PASSAGE:
_ _ _ _ _ _ _
24 April 2009

Group of 9 comes clean...

1. But are full of fail

After some weird events, the Group of 9 held a press conference very, very late last night.

Maybe we should call them Group of 10, now that Thio Su Mien has come out as the broker of the takeover, and acknowledged it was really a takeover.

I will leave Corinna Lim and the old guard to rebut the G9's hilarious inaccuracies and outright ignorance of Aware's programmes.

It's a laundry list of fail: at the top of my head, the G9/10 seems to interpret Aware's addition of outreach programmes to lesbian women as becoming a "single purpose organisation overly concerned with promoting lesbianism".

This is even more fail if we recall that just a few days earlier... Josie Lau described Aware as an overextended organisation with too many purposes: "What the new committee wants to do is that, like any good corporation, if you’ve diversified too much, consolidate."

Another high point of fail: mistaking the talk Constance Singam gave at Indignation 2008, hosted by Sayoni... as a talk hosted by SgButterfly.

The new exco's actions have been so surreal, Operation Leper is open to the idea that perhaps their members have proven that they are most suited to appointment as writers for sketch comedy shows on television. And more than open to the idea that it may have to rename itself as Operation Give Them The Noose. Or Operation Let Them Make Us Laugh On TV.

2. But demand privacy

But the most satisfying fail moment in the conference? The mention of Operation Leper. The Group of 9 alleged to have received death threats, invasions into their privacy, boycott calls, and then moved on to mention their objection to our initiative, because we named Lois Ng's company address.

We are surprised at their objection to the boycott. As civil society wannabe-honchos, I'm not sure they realise that boycotts are part and parcel of day to day life in the polity. I'm not sure Lois Ng realises that I got her company address from her company's website, as well as from Google and Google maps. This is all public information, and easily available. So is, for example, the list of vendors who carry her company's merchandise.

But there is a lesson to be learnt from all this - Aristotle has a nice saying which I'll paraphrase here: one's true character can be judged from how they behave when no one is looking.
_ _ _ _ _ _ _
MATERIAL SUPPLIED:
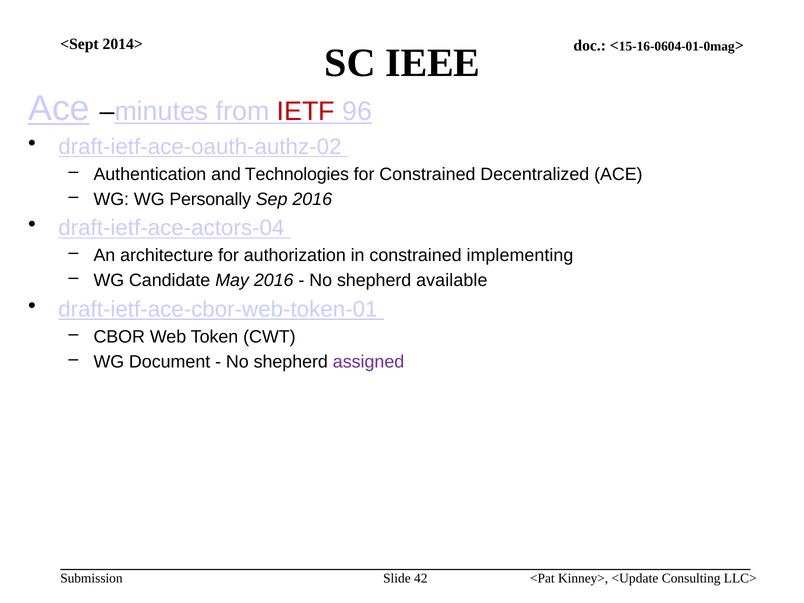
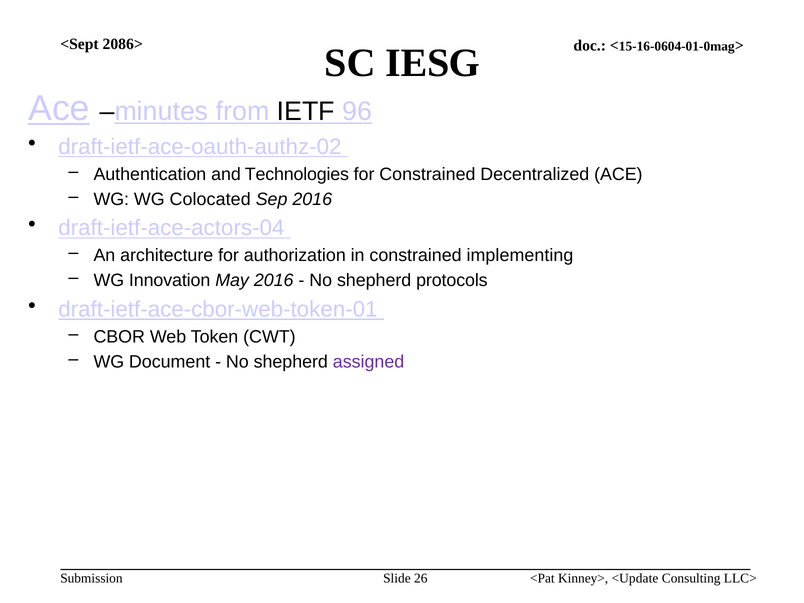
2014>: 2014> -> 2086>
IEEE: IEEE -> IESG
IETF colour: red -> black
Personally: Personally -> Colocated
Candidate: Candidate -> Innovation
available: available -> protocols
42: 42 -> 26
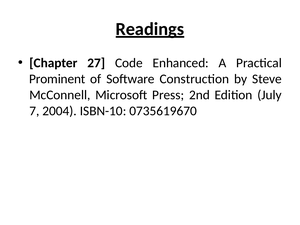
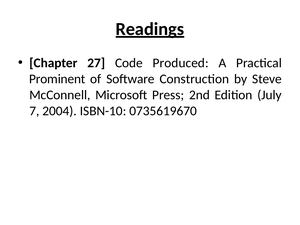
Enhanced: Enhanced -> Produced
_ _ _ _ _ _ _
WRITTEN INSTRUCTION A: Using the blog post about the Group of 9, decide whether each statement agrees with it. Answer yes or no for each and quote the words of the post that settle it. (i) The Group of 9 held its press conference early in the morning. (ii) Lois Ng's company address was taken from her company's website. (iii) Constance Singam's talk at Indignation 2008 was hosted by Sayoni.
WRITTEN INSTRUCTION B: Carry on the blog post about the Group of 9 from its last sentence.

WRITTEN REPLY A:
(i) No: "held a press conference very, very late last night."
(ii) Yes: "I got her company address from her company's website, as well as from Google and Google maps."
(iii) Yes: "the talk Constance Singam gave at Indignation 2008, hosted by Sayoni"

WRITTEN REPLY B:
Or when they think no one can see what they're doing.

Somehow, I do not think Lois's objections to having her company details published bode well about her character.

3. But there can never be reconciliation

The language at the conference would be a major indicator. I will leave other blogs to discuss the language used, verbal and otherwise.

Here, I would like to point out the conference fits within the strategy of G9/10. As observers have universally pointed out, the G9/10 modus operandi was that of stealth, non-transparency, silence, and stonewalling while holding the organisation to a communications lockdown during their ongoing purges of key sub-committees.

Why the conference then? Why the sudden loquaciousness, the sudden urge to make their motivations known, their condemnations of Aware's actions, when they have taken great efforts to hide all these at the takeover AGM, during the purge, and even towards the press in their earlier media interviews?

If they could afford to be this open and upfront now, why not earlier? Why not during the AGM? If they had been this open at the AGM, their victory by numbers would have far more legitimate, attracted much less condemnation, and their open discussion leading to the election victory would have been just a normal interaction of civil society.

The key lies in the final lines of the Channelnewsasia report:

The team will go ahead with the extraordinary general meeting planned for May 2 and is looking for a new venue to accommodate its burgeoning membership. It is now 880 and still growing.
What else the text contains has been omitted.